Fokus auf erweiterte FDA-Zulassung
Am Montag reichte das Unternehmen den ergänzenden Zulassungsantrag (sBLA) für ANKTIVA in Kombination mit Bacillus Calmette-Guérin (BCG) zur Behandlung einer speziellen Form von Blasenkrebs (papilläres NMIBC) erneut bei der FDA ein. Die Behörde bestätigte den Eingang. Ein positives Signal für den weiteren Prozess: Die FDA forderte lediglich aktualisierte Wirksamkeits- und Langzeitdaten an, verlangte aber keine neuen klinischen Studien. Da diese spezifische Patientengruppe etwa 70 Prozent der jährlich 60.000 Fälle in den USA ausmacht, birgt die Indikationserweiterung ein erhebliches kommerzielles Potenzial für das Unternehmen.

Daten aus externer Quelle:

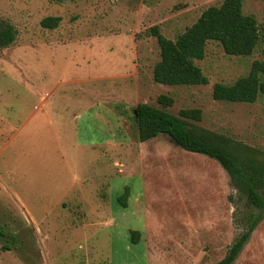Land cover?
I'll return each instance as SVG.
<instances>
[{"label": "rangeland", "instance_id": "obj_1", "mask_svg": "<svg viewBox=\"0 0 264 264\" xmlns=\"http://www.w3.org/2000/svg\"><path fill=\"white\" fill-rule=\"evenodd\" d=\"M222 0H0L16 30L0 48V264H213L240 228L243 198L213 160L160 134L136 140L132 110L199 109L196 128L264 155V94L211 98L264 64V0H241L258 42L248 56L208 41L193 61L205 85L154 83V37L174 40ZM59 17L55 29L39 26ZM264 83V71L260 75ZM125 192V196L118 199ZM129 231L139 233L131 243ZM232 264H264V219Z\"/></svg>", "mask_w": 264, "mask_h": 264}, {"label": "trees", "instance_id": "obj_2", "mask_svg": "<svg viewBox=\"0 0 264 264\" xmlns=\"http://www.w3.org/2000/svg\"><path fill=\"white\" fill-rule=\"evenodd\" d=\"M50 1L61 3L65 0ZM59 21V17H44L39 21V26L52 30ZM148 33L154 37L159 55V60L151 70L152 81L167 86L207 83L193 61L203 59L208 41L218 43L226 55L240 57L250 55L258 42L256 22L253 17L241 13V0H222L218 6L206 8L174 40L164 38L156 26L151 27ZM15 37V28L0 21V48L11 45ZM263 71L264 64L253 61L247 74L232 84L214 83L211 98L227 103H254L259 95L264 94V83L260 80ZM155 102L160 108L139 103L132 110L137 142H146L160 134L166 135L181 150L215 161L226 173L231 188L243 198L244 212L234 220L240 232L226 249L223 258L213 263L232 264L251 232L264 219V155L193 126L191 122L201 119L199 109H181L177 115H171L164 111V108L172 106L171 97L158 95ZM124 196L125 192L118 199ZM129 235L131 243L140 238L135 231H129Z\"/></svg>", "mask_w": 264, "mask_h": 264}, {"label": "water", "instance_id": "obj_3", "mask_svg": "<svg viewBox=\"0 0 264 264\" xmlns=\"http://www.w3.org/2000/svg\"><path fill=\"white\" fill-rule=\"evenodd\" d=\"M134 113V112H133ZM228 248H229V246H228Z\"/></svg>", "mask_w": 264, "mask_h": 264}, {"label": "crops", "instance_id": "obj_4", "mask_svg": "<svg viewBox=\"0 0 264 264\" xmlns=\"http://www.w3.org/2000/svg\"><path fill=\"white\" fill-rule=\"evenodd\" d=\"M153 139V138H152Z\"/></svg>", "mask_w": 264, "mask_h": 264}]
</instances>
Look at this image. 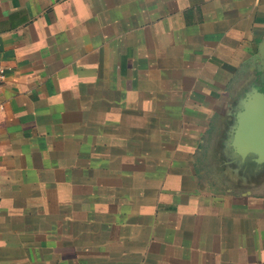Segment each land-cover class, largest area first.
Here are the masks:
<instances>
[{"label":"crops","instance_id":"obj_1","mask_svg":"<svg viewBox=\"0 0 264 264\" xmlns=\"http://www.w3.org/2000/svg\"><path fill=\"white\" fill-rule=\"evenodd\" d=\"M0 264H264V0H0Z\"/></svg>","mask_w":264,"mask_h":264},{"label":"water","instance_id":"obj_2","mask_svg":"<svg viewBox=\"0 0 264 264\" xmlns=\"http://www.w3.org/2000/svg\"><path fill=\"white\" fill-rule=\"evenodd\" d=\"M232 146L241 160L264 162V91L252 89L236 117Z\"/></svg>","mask_w":264,"mask_h":264},{"label":"built area","instance_id":"obj_3","mask_svg":"<svg viewBox=\"0 0 264 264\" xmlns=\"http://www.w3.org/2000/svg\"><path fill=\"white\" fill-rule=\"evenodd\" d=\"M7 73H8V68L4 66L3 63L0 61V85L4 82Z\"/></svg>","mask_w":264,"mask_h":264}]
</instances>
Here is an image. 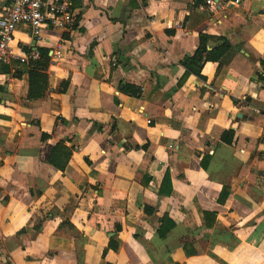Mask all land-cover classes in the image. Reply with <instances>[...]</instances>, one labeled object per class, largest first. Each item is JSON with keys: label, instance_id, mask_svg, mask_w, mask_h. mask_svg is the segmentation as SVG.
<instances>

Umsatzsprung und globale Expansion
Parallel zu den regulatorischen Bemühungen in den USA treibt ImmunityBio die weltweite Vermarktung zügig voran. Im Geschäftsjahr 2025 kletterte der Nettoproduktumsatz für ANKTIVA um rund 700 Prozent auf 113 Millionen US-Dollar. Gleichzeitig verringerte sich der Nettoverlust von 413,6 Millionen auf 351,4 Millionen US-Dollar. Die liquiden Mittel beziffert das Unternehmen aktuell auf 242,8 Millionen US-Dollar.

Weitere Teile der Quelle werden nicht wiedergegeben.